But Hunt seems less enamoured with Toronto the Good as he is with capturing the city's seedy, neon-drenched night life, which was peaking around 1973. Nicknamed "Sin Strip," Yonge Street at that time was a hotbed of massage parlours, adult bookstores, grindhouses, pinball arcades and strip joints that existed as a kind of Canadian reflection of New York City's Times Square. The two adult businesses prominently featured in the film-- Le Strip and Jingle's Photo Palace--were actual Yonge Street fixtures (and were also both used as locations in Hunt's next picture, 1974's Diary of a Sinner). Despite obviously having some personal draw to these kinds of places, Hunt paints the strip as a generally unappealing place populated by almost entirely undesirable characters--scheming women, lonely and dangerous men, petty criminals, hypocritical moralists, and corrupt PIs. Hunt's Sin Strip is a cynical place where backalley dust-ups are common and everything has a price.
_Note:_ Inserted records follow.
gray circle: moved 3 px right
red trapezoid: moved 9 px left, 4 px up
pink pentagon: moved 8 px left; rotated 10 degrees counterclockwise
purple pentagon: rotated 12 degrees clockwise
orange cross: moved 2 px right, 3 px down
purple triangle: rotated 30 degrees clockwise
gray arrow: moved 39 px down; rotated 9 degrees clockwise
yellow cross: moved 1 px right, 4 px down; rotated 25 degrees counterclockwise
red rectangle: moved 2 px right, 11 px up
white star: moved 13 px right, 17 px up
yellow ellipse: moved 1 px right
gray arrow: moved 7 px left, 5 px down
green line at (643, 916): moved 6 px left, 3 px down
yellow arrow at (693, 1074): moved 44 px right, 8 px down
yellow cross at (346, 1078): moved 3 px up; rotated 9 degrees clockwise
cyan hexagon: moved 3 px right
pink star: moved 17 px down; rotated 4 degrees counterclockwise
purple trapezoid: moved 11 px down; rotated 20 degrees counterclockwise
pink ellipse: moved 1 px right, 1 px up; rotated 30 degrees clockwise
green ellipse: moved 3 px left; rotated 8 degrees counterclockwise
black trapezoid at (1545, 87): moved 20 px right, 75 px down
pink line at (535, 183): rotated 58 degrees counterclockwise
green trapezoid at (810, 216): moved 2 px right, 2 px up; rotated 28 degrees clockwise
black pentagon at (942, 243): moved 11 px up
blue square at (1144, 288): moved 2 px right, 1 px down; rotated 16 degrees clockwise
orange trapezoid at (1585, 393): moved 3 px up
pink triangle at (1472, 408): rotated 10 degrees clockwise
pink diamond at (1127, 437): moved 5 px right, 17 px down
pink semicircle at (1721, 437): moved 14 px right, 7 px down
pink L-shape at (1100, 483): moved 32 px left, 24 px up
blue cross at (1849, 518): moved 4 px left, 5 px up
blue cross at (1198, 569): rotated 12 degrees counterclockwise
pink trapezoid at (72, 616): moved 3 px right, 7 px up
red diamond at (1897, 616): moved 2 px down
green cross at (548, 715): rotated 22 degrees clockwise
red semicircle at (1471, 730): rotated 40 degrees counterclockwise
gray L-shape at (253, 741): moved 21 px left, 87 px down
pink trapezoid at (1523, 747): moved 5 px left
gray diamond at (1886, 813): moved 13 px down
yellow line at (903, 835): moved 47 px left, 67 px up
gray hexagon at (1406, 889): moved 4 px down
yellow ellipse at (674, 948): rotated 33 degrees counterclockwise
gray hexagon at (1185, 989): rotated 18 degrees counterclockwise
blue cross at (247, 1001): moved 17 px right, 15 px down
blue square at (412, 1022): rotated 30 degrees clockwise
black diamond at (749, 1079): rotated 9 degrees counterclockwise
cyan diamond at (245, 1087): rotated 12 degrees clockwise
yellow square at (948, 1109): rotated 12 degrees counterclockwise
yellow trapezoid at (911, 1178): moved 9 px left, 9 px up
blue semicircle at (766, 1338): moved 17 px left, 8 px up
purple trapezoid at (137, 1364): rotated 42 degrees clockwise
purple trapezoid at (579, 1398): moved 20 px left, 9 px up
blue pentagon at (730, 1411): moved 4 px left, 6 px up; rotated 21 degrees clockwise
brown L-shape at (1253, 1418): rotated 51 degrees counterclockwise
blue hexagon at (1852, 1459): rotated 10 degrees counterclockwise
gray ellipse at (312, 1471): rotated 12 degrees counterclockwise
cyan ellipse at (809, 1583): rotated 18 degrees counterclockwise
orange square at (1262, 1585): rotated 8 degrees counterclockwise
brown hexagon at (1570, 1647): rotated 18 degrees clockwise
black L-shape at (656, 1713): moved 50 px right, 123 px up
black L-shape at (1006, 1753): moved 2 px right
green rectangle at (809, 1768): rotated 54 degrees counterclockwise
Helping to bring some authenticity to the film, many of Pleasure Palace's cast and crewmembers actually called the Yonge Street strip home--aside from actresses likely recruited from nearby burlesque houses, producer Bennett Fode owned the New Yorker Theatre just down the street, having made his name in Canadian film circles for producing some of Don Shebib's early work. Star Nicky Fylan, an Italian immigrant who began his career as a model and actor, is said to have given up his craft so he could concentrate on operating several body-rub shops along Yonge. Hunt managed to convince him to return to acting for the role of Jingle's owner--a natural fit.

Perhaps the most notable aspect of the film--especially for Canadian viewers--is the character of zealous moralist Jerry, who leads the anti-porn organization Citizens for Decency Committee. A deeply conflicted man, Jerry sets fire to magazine centrefolds and a nude Burt Reynolds poster in his office (but only after lovingly studying both). He hastily abandons his attack on a local nurse when his victim, using the vibrator he brought, realizes Jerry's gun is an unloaded starter's pistol and, laughing, invites him to join her. During the orgy that Derek has arranged, Jerry excitedly whips Angela while wearing a priest's frock; a devastating and over-the-top portrayal of the Moral Majority. But the most interesting moment comes when George and Angela watch Jerry being interviewed on TV, in which the host refers Jerry's organization the CFDC--not coincidentally, the same acronym as the Canadian Film Development Corporation, the government body set up to help fund Canadian filmmakers. Hunt appears to take several not-so-veiled shots at the organization, with the TV host accusing Jerry's CFDC of censorship and failing to prove that adult material has a detrimental effect on society. It would be interesting to know if the real CFDC turned down Hunt based on the racy content of Pleasure Palace's script.

Even if the CFDC wasn't interested, plenty of patrons were--the film reportedly earned back 10 times its budget, according to a 1976 profile on the director in Cinema Canada magazine. It was enough for Hunt to get a foothold in the industry and he quickly began work on Diary of a Sinner, this time with Fylan producing and many of the same cast and crew returning, as Hunt began to transition away from sexploitation to become a more traditional genre filmmaker (apparently spurned, in part, by his steadfast belief in UFOs). But as Hunt's films focused away from Toronto's grimier, crime-infested enclaves to the gleaming future of faraway planets, they also lost much of the location work that made his early films so much fun. Hunt's early Canadian sexploitation films may not have been the best that the country has to offer, but they do offer a unique outsider's take on Toronto's less savoury side, exposing the ominous cracks in the palace's foundation.